--- MATERIAL SHOWN ---

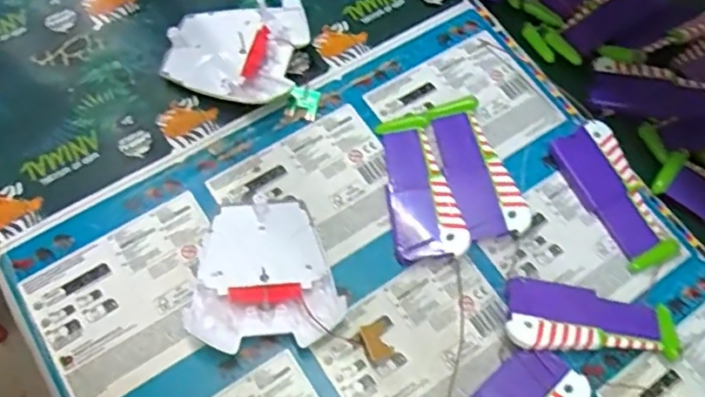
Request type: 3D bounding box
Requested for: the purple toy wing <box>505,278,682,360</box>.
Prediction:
[{"bbox_3d":[0.169,0.088,0.428,0.119,0.025,0.051,9,66,2],"label":"purple toy wing"}]

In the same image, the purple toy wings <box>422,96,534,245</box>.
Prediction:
[{"bbox_3d":[0.094,-0.024,0.476,0.047,0.019,0.121,-15,68,-8],"label":"purple toy wings"}]

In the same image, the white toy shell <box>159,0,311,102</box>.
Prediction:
[{"bbox_3d":[-0.097,-0.123,0.504,0.106,0.028,0.093,13,67,3],"label":"white toy shell"}]

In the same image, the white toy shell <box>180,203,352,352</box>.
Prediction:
[{"bbox_3d":[-0.061,0.053,0.427,0.099,0.026,0.102,-4,67,-4],"label":"white toy shell"}]

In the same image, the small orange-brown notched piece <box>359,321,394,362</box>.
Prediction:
[{"bbox_3d":[0.018,0.100,0.424,0.018,0.004,0.025,-17,68,-9],"label":"small orange-brown notched piece"}]

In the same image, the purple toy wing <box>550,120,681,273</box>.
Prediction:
[{"bbox_3d":[0.206,-0.003,0.476,0.047,0.014,0.119,-23,69,-12],"label":"purple toy wing"}]

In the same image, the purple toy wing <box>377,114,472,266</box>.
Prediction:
[{"bbox_3d":[0.052,-0.012,0.465,0.051,0.020,0.121,-6,67,-5],"label":"purple toy wing"}]

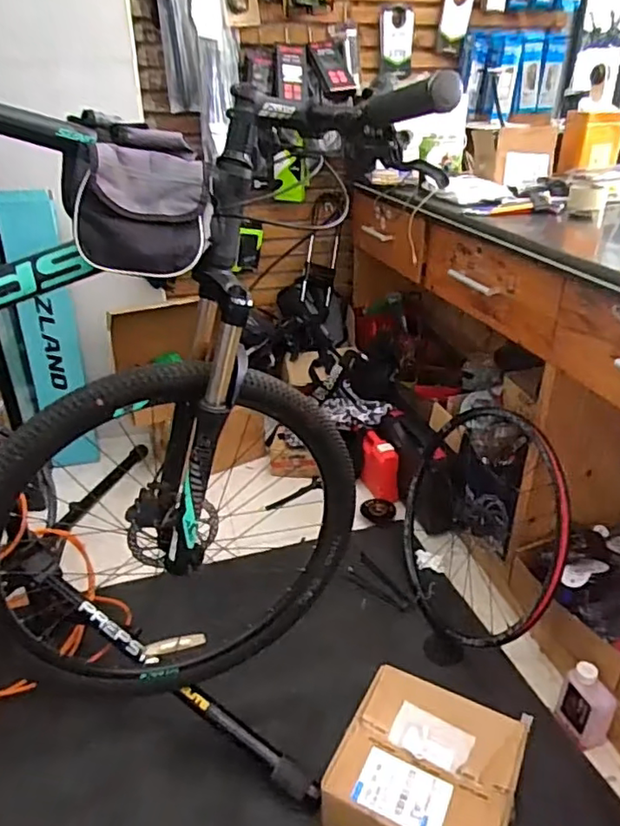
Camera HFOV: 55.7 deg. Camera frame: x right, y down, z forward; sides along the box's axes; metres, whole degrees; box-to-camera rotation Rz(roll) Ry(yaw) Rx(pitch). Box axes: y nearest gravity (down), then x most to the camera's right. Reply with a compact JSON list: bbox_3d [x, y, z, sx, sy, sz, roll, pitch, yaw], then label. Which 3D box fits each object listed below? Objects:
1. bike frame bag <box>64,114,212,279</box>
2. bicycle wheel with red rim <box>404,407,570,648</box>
[{"bbox_3d":[-0.212,-0.260,0.717,0.164,0.156,0.126,-9,29,-17],"label":"bike frame bag"},{"bbox_3d":[0.375,0.248,1.364,0.090,0.526,0.588,14,2,-23],"label":"bicycle wheel with red rim"}]

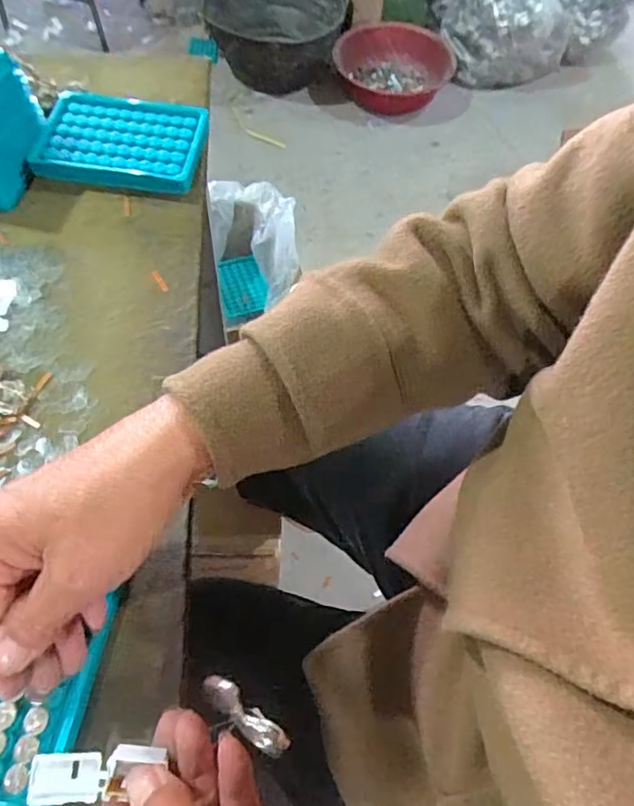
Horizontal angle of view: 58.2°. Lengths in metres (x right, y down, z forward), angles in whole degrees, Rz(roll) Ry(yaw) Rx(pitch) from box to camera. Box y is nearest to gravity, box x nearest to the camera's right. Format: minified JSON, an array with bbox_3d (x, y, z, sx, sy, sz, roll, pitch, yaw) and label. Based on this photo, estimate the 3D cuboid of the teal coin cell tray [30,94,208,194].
[{"bbox_3d":[-0.165,-0.222,0.486,0.126,0.024,0.092,6,59,-1],"label":"teal coin cell tray"}]

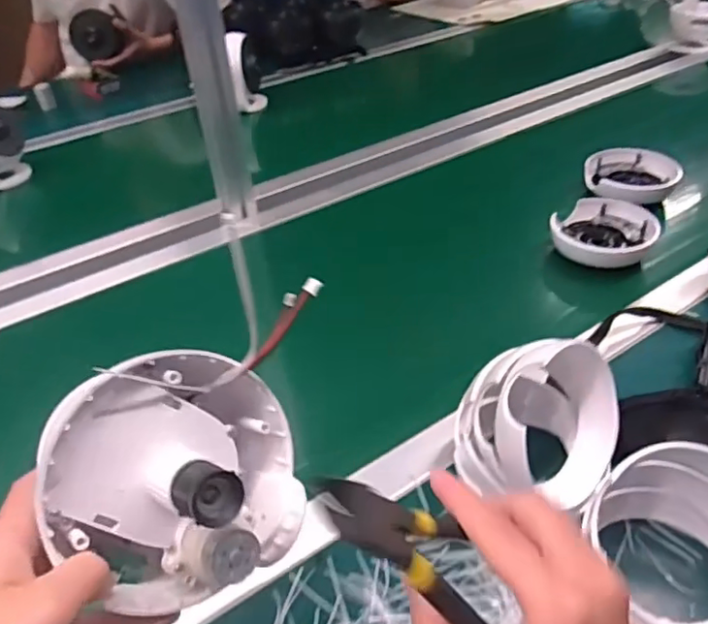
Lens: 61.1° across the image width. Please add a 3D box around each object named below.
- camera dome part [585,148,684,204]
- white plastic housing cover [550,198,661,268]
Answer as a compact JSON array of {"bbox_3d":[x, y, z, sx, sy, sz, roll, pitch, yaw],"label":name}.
[{"bbox_3d":[0.376,-0.177,0.812,0.114,0.036,0.122,8,41,12],"label":"camera dome part"},{"bbox_3d":[0.302,-0.096,0.724,0.114,0.043,0.087,25,47,32],"label":"white plastic housing cover"}]

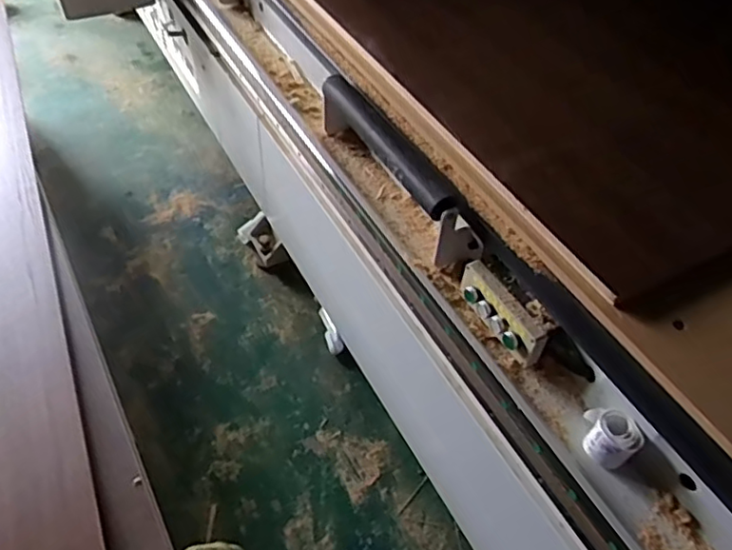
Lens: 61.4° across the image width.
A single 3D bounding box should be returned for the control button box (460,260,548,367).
[{"bbox_3d":[0.206,0.060,0.942,0.044,0.083,0.172,-21,52,-20],"label":"control button box"}]

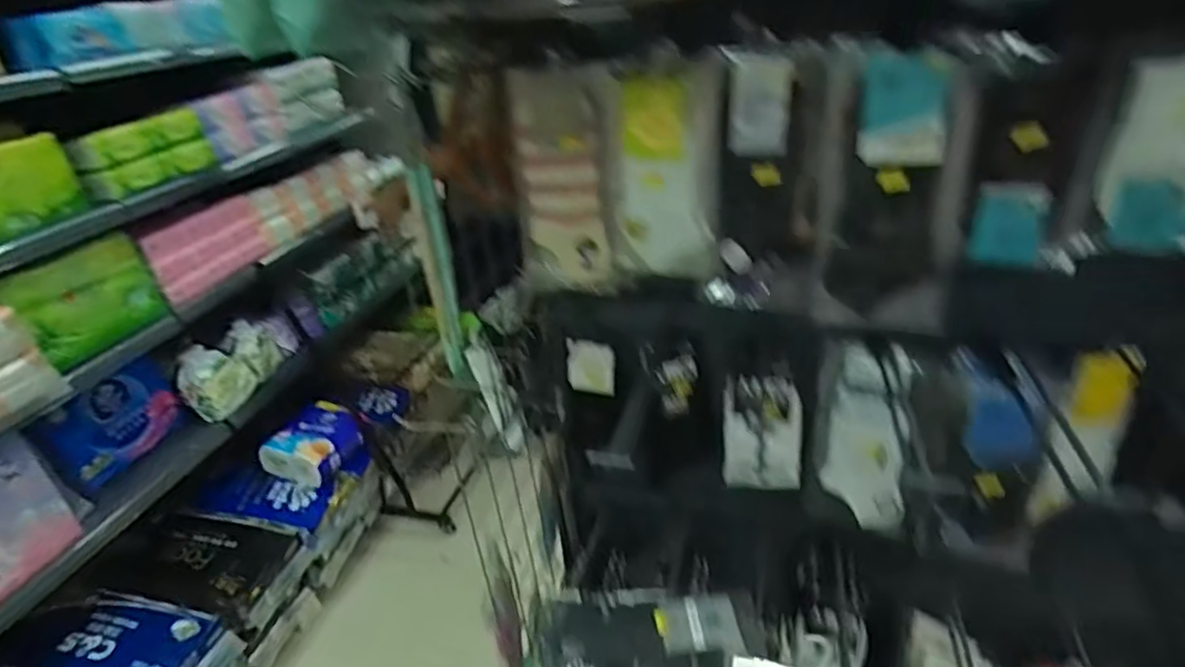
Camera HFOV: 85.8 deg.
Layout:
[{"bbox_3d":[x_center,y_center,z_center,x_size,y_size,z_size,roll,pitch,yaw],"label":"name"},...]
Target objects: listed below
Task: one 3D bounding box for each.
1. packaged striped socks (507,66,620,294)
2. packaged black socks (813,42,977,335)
[{"bbox_3d":[-0.023,-0.158,0.698,0.127,0.242,0.027,12,34,30],"label":"packaged striped socks"},{"bbox_3d":[0.277,-0.126,0.590,0.117,0.246,0.053,10,33,28],"label":"packaged black socks"}]

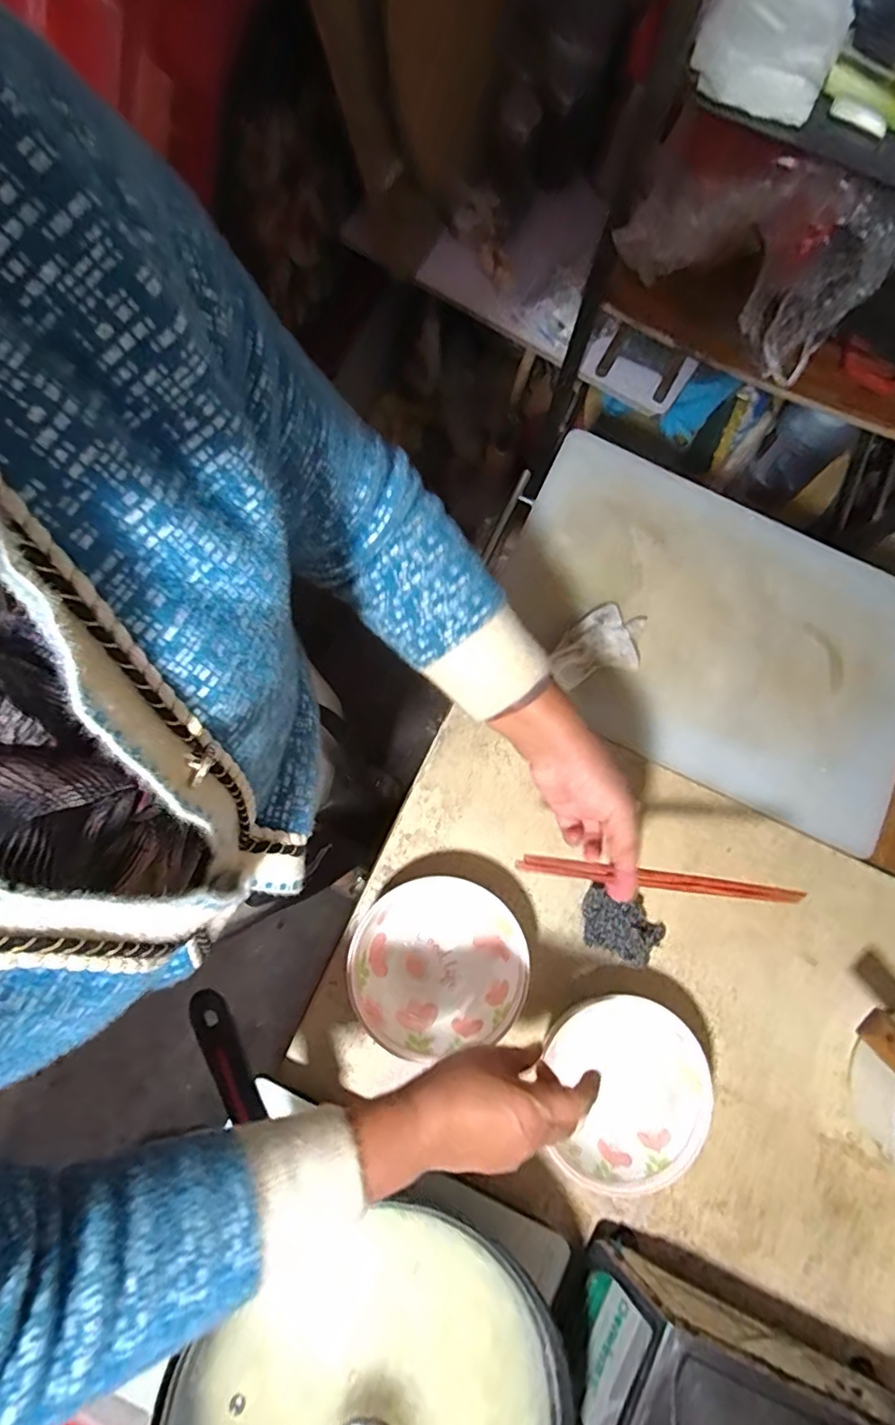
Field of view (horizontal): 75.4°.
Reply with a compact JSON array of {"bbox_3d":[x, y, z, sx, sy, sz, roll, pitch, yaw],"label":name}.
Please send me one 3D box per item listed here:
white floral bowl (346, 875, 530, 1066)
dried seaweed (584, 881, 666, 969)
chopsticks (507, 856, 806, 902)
[{"bbox_3d":[-0.009,0.261,0.603,0.171,0.062,0.168,0,78,0],"label":"white floral bowl"},{"bbox_3d":[0.194,0.236,0.635,0.092,0.033,0.073,12,78,3],"label":"dried seaweed"},{"bbox_3d":[0.180,0.144,0.498,0.235,0.007,0.015,6,78,6],"label":"chopsticks"}]

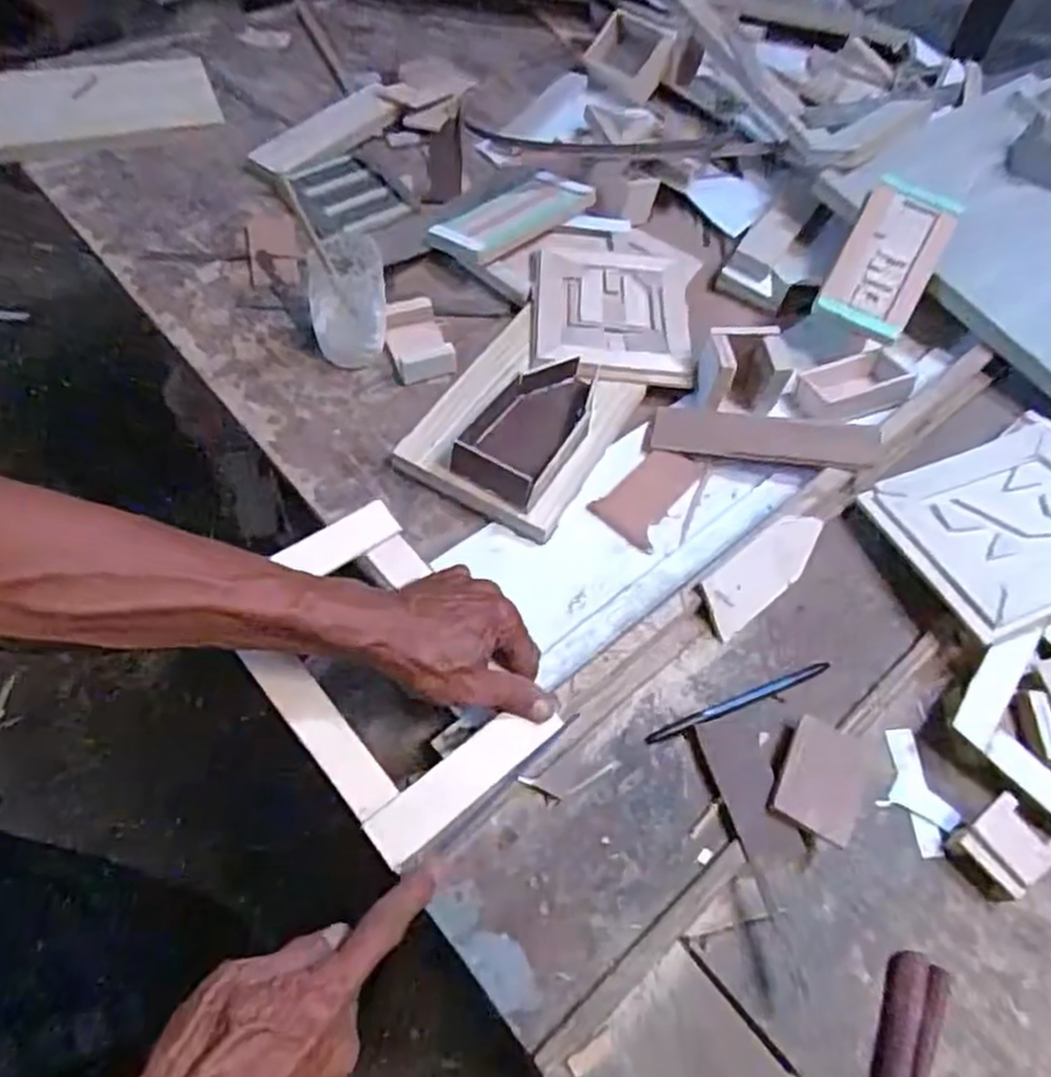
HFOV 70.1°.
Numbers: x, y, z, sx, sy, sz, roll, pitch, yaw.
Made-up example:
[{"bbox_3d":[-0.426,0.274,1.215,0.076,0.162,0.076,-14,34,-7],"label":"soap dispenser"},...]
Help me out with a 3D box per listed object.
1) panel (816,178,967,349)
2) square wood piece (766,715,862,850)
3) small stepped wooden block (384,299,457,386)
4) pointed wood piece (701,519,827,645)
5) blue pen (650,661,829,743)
[{"bbox_3d":[0.352,-0.271,0.726,0.083,0.024,0.175,25,78,13],"label":"panel"},{"bbox_3d":[0.196,0.159,0.497,0.053,0.005,0.080,33,52,9],"label":"square wood piece"},{"bbox_3d":[-0.103,-0.185,0.697,0.054,0.020,0.087,-16,60,-16],"label":"small stepped wooden block"},{"bbox_3d":[0.186,0.022,0.574,0.130,0.006,0.049,-32,106,-25],"label":"pointed wood piece"},{"bbox_3d":[0.153,0.117,0.536,0.150,0.014,0.010,-17,60,-17],"label":"blue pen"}]

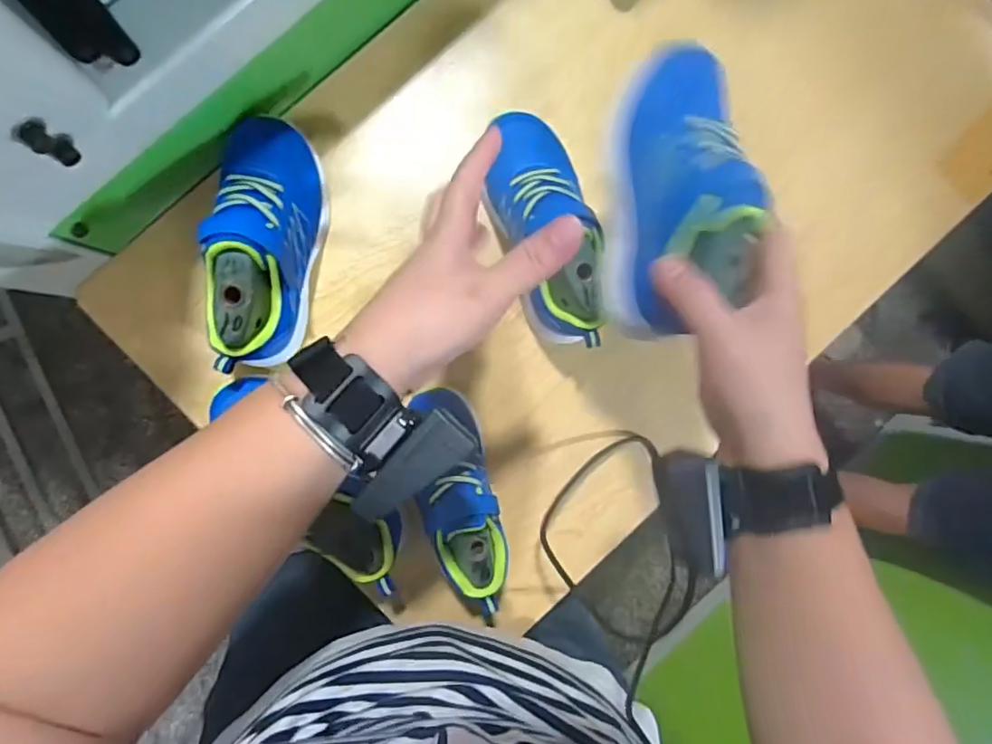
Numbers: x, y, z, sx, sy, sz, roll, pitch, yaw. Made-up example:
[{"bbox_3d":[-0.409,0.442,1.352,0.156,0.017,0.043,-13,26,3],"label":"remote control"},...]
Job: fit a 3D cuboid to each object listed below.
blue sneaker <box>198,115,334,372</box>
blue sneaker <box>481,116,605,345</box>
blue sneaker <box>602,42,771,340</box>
[{"bbox_3d":[-0.172,-0.096,0.430,0.065,0.091,0.191,6,78,-7],"label":"blue sneaker"},{"bbox_3d":[0.037,-0.112,0.450,0.064,0.089,0.187,-16,89,-6],"label":"blue sneaker"},{"bbox_3d":[0.118,-0.119,0.367,0.062,0.089,0.179,-2,93,-7],"label":"blue sneaker"}]

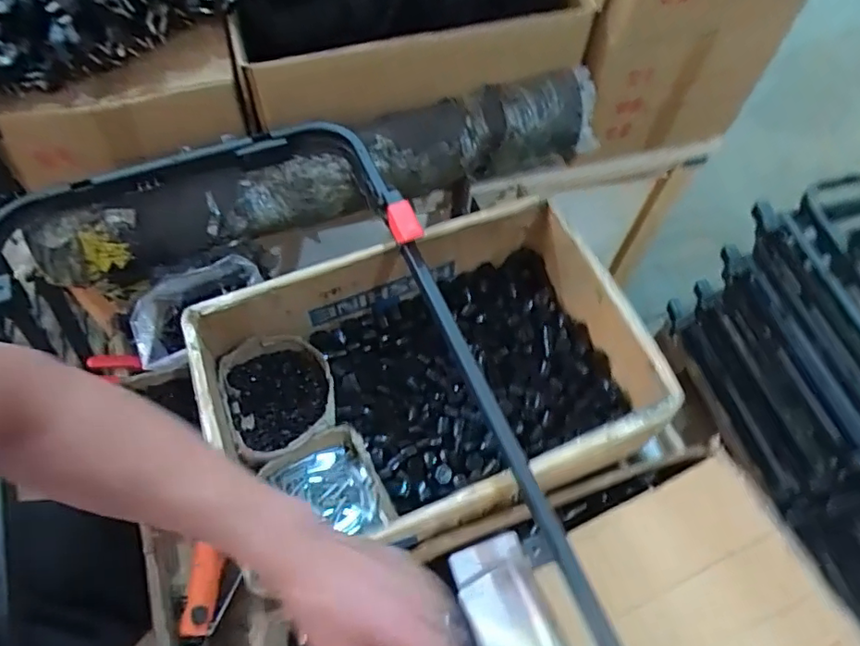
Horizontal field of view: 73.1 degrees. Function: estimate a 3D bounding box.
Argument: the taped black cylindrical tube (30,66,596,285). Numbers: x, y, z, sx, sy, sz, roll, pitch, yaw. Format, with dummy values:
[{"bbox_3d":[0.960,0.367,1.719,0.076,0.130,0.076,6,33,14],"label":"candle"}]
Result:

---

TASK REQUIREMENTS >> The response must consist solely of the number of lines in the listing above that contain "listed".

EXPECTED ANSWER >> 5